▶ Problem description: Locate each line in the data that contains the word "Erholung" and copy those lines. Letter case must match.

▶ Supplied records:

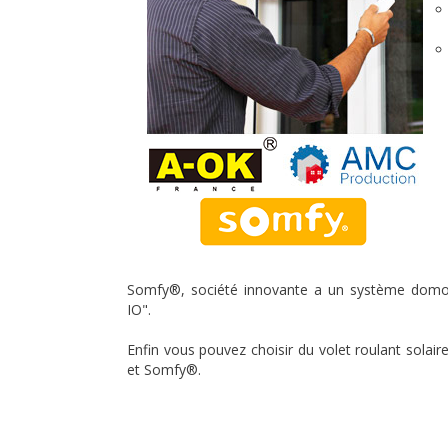
Somfy®, société innovante a un système domo
IO".
Enfin vous pouvez choisir du volet roulant sola
et Somfy®.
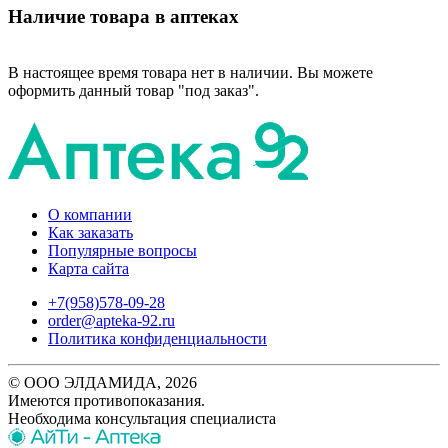
Наличие товара в аптеках
В настоящее время товара нет в наличии. Вы можете
оформить данный товар "под заказ".
О компании
Как заказать
Популярные вопросы
Карта сайта
+7(958)578-09-28
order@apteka-92.ru
Политика конфиденциальности
© ООО ЭЛДАМИДА, 2026
Имеются противопоказания.
Необходима консультация специалиста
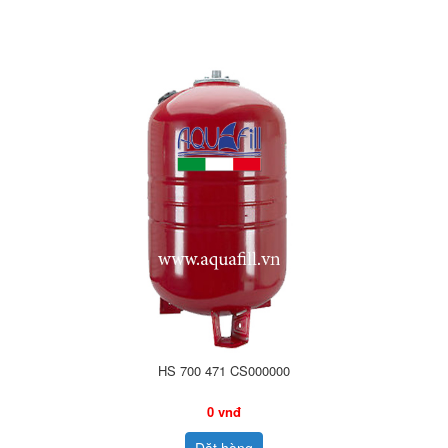
HS 700 471 CS000000
0 vnđ
Đặt hàng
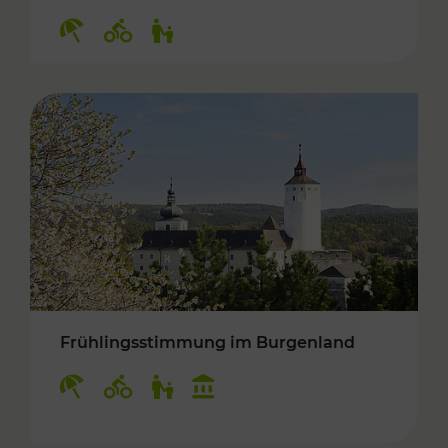
Kategorien: Erholung, Radwege, Für Kinder
Frühlingsstimmung im Burgenland
Kategorien: Erholung, Radwege, Für Kinder, K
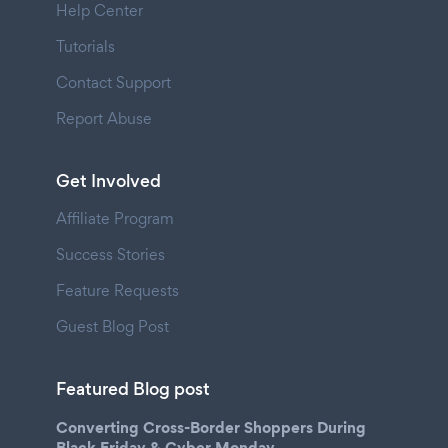
Help Center
Tutorials
Contact Support
Report Abuse
Get Involved
Affiliate Program
Success Stories
Feature Requests
Guest Blog Post
Featured Blog post
Converting Cross-Border Shoppers During
Black Friday & Cyber Monday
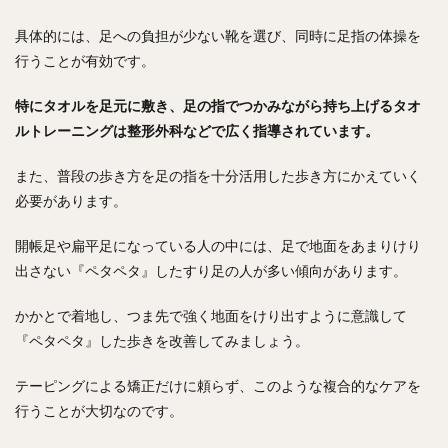
具体的には、足への負担が少ない靴を選び、同時に足指の体操を
行うことが有効です。
特にタオルを足元に敷き、足の指でつかみながら持ち上げるタオ
ルトレーニングは整形外科などで広く指導されています。
また、普段の歩き方を足の指を十分活用した歩き方にかえていく
必要があります。
開帳足や扁平足になっている人の中には、足で地面をあまりけり
出さない『ペタペタ』したすり足の人が多い傾向があります。
かかとで着地し、つま先で強く地面をけり出すように意識して
『ペタペタ』した歩きを改善してみましょう。
テーピングによる矯正だけに頼らず、このような複合的なケアを
行うことが大切なのです。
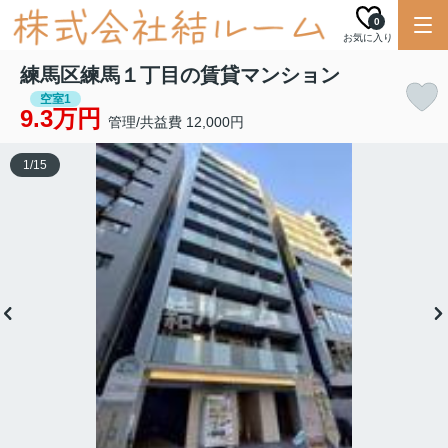
0
お気に入り
練馬区練馬１丁目の賃貸マンション
空室1
9.3万円
管理/共益費 12,000円
1
/
15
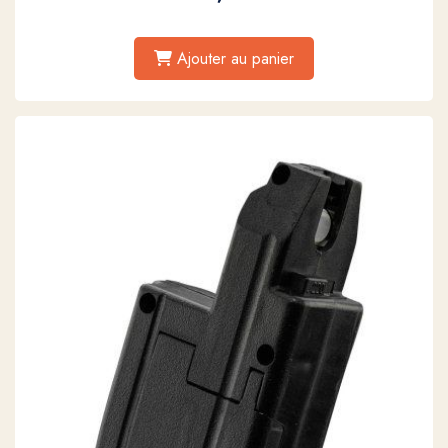
Ajouter au panier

▶ Result for this exercise:
Kategorien: Erholung, Radwege, Für Kinder
Kategorien: Erholung, Radwege, Für Kinder, K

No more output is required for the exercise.